Fashion Faux Pas makes no mistake in Light Hearted romp
Fashion Faux Pas was much the best in the Light Hearted Stakes. Photo by The Racing Biz.
In the paddock prior to Wednesday’s $50,000 Light Hearted Stakes at Delaware Park, trainer Arnaud Delacour was playing it coy. Would his horse, Fashion Faux Pas, win, he was asked.
“I don’t know,” he shrugged. “We’ll see.”
Later, after the sophomore Flatter filly had blown up what on paper looked to be a fairly even race with a devastating 14 1/2-length victory, Delacour could laugh at his failure of prediction.
“I thought that she could carry her speed but you never know,” he said. “And I didn’t want to jinx myself.”
Now, with her second stakes win in the bank, Fashion Faux Pas is likely headed to the Grade 3 Delaware Oaks, Delacour said. That race, the top local event for three-year-old fillies, takes place July 6.
“As long as she comes back in good form and trains well, we’ll probably try that,” the trainer said.
Fashion Faux Pas was one of two stakes winners in the field of seven that faced the starter after two scratches. Yet while her stakes win — a four-length score in the Sandpiper at Tampa Bay Downs in December — had been impressive, it left unanswered a critical question: could she go two turns?
The Sandpiper is a six-furlong event, the same distance at which she had also broken her maiden. But in three tries going longer than six furlongs, she had ceded ground in the lane in each.
“The question mark was, can she stay?” Delacour said. “But the pedigree said she could, and that’s why we were taking a shot, and to see if we can do the Oaks next month.”
By Flatter, Fashion Faux Pas is out of the productive Arch mare Clash.
Another factor that gave him confidence, Delacour said, is that his charge seemed to be learning to relax. She had finished second in a pair of turf stakes prior to the Light Hearted, the six-furlong Mizdirection and the one-mile Hilltop.
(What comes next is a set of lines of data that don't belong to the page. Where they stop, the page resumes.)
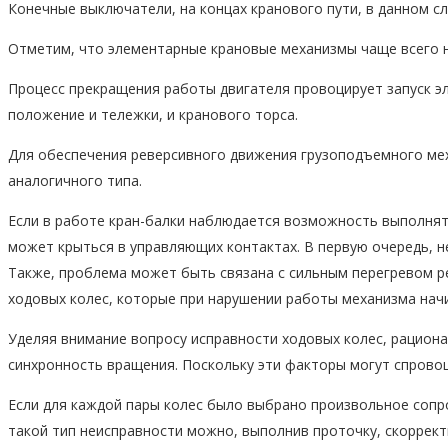
Конечные выключатели, на концах кранового пути, в данном 
Отметим, что элементарные крановые механизмы чаще всего 
Процесс прекращения работы двигателя провоцирует запуск 
положение и тележки, и кранового торса.
Для обеспечения реверсивного движения грузоподъемного мех
аналогичного типа.
Если в работе кран-балки наблюдается возможность выполнят
может крыться в управляющих контактах. В первую очередь, н
Также, проблема может быть связана с сильным перегревом ре
ходовых колес, которые при нарушении работы механизма нач
Уделяя внимание вопросу исправности ходовых колес, рацион
синхронность вращения. Поскольку эти факторы могут спрово
Если для каждой пары колес было выбрано произвольное сопр
такой тип неисправности можно, выполнив проточку, скоррект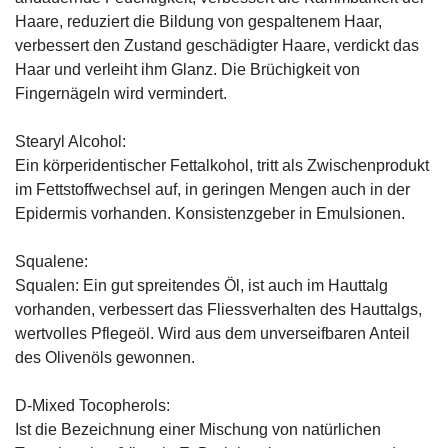
Haare, reduziert die Bildung von gespaltenem Haar,
verbessert den Zustand geschädigter Haare, verdickt das
Haar und verleiht ihm Glanz. Die Brüchigkeit von
Fingernägeln wird vermindert.
Stearyl Alcohol:
Ein körperidentischer Fettalkohol, tritt als Zwischenprodukt
im Fettstoffwechsel auf, in geringen Mengen auch in der
Epidermis vorhanden. Konsistenzgeber in Emulsionen.
Squalene:
Squalen: Ein gut spreitendes Öl, ist auch im Hauttalg
vorhanden, verbessert das Fliessverhalten des Hauttalgs,
wertvolles Pflegeöl. Wird aus dem unverseifbaren Anteil
des Olivenöls gewonnen.
D-Mixed Tocopherols:
Ist die Bezeichnung einer Mischung von natürlichen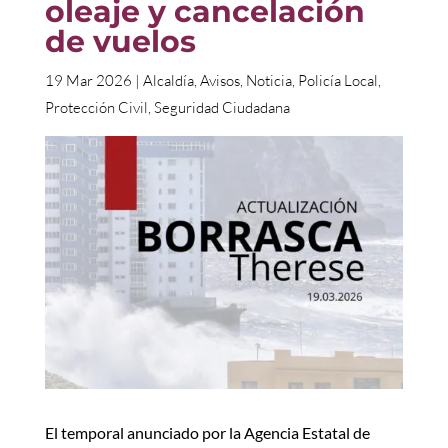
oleaje y cancelación
de vuelos
19 Mar 2026
|
Alcaldía
,
Avisos
,
Noticia
,
Policía Local
,
Protección Civil
,
Seguridad Ciudadana
El temporal anunciado por la Agencia Estatal de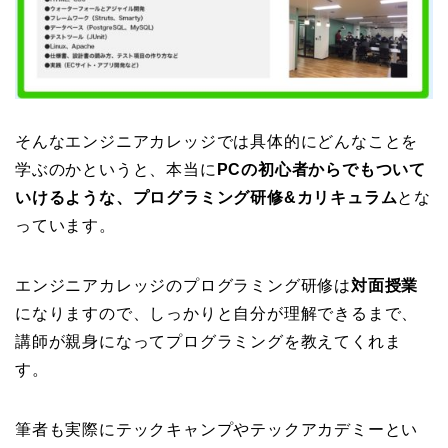
そんなエンジニアカレッジでは具体的にどんなことを
学ぶのかというと、本当に
PCの初心者からでもついて
いけるような、プログラミング研修&カリキュラム
とな
っています。
エンジニアカレッジのプログラミング研修は
対面授業
になりますので、しっかりと自分が理解できるまで、
講師が親身になってプログラミングを教えてくれま
す。
筆者も実際にテックキャンプやテックアカデミーとい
“Last year she was pretty eager. She was pretty sharp. So she would go like 45-and-change, something like that,” Delacour explained. “When we ran on the yielding turf at Aqueduct, six furlongs, she really relaxed well. And then [jockey Daniel Centeno] came back, and said, ‘You know, boss, she relaxed well, and if we want to stretch, now is probably the time.'”
In the Light Hearted, Fashion Faux Pas broke best of all, but Centeno was in no hurry and allowed Our Super Freak, the multiple stakes-placed Jamie Ness trainee, to seize the early advantage. Our Super Freak led the field through a half-mile in a solid 46.54 seconds, with Fashion Faux Pas just a length back and three clear of the rest.
Rounding the turn, Centeno let Fashion Faux Pas run, and she bounded readily to the front, taking the lead without any real resistance from Our Super Freak. She led by a half-length after three quarters in 1:11.02, and the margin widened steadily from there: to seven lengths leaving the furlong grounds, and 14 1/2 when she crossed the wire while eased up late. Our Super Freak held second by a neck over morning line favorite Nonsensical, a recent maiden winner, and it was another four lengths back to the rest.
Fashion Faux Pas went off as the tepid favorite in a field in which the public could not separate three horses — the top three finishers, as it happened. Fashion Faux Pas paid $6.40 to win and topped a one-dollar exacta worth $10.50.
It was the third win in seven career starts for Fashion Faux Pas and pushed her earnings to more than $116,000.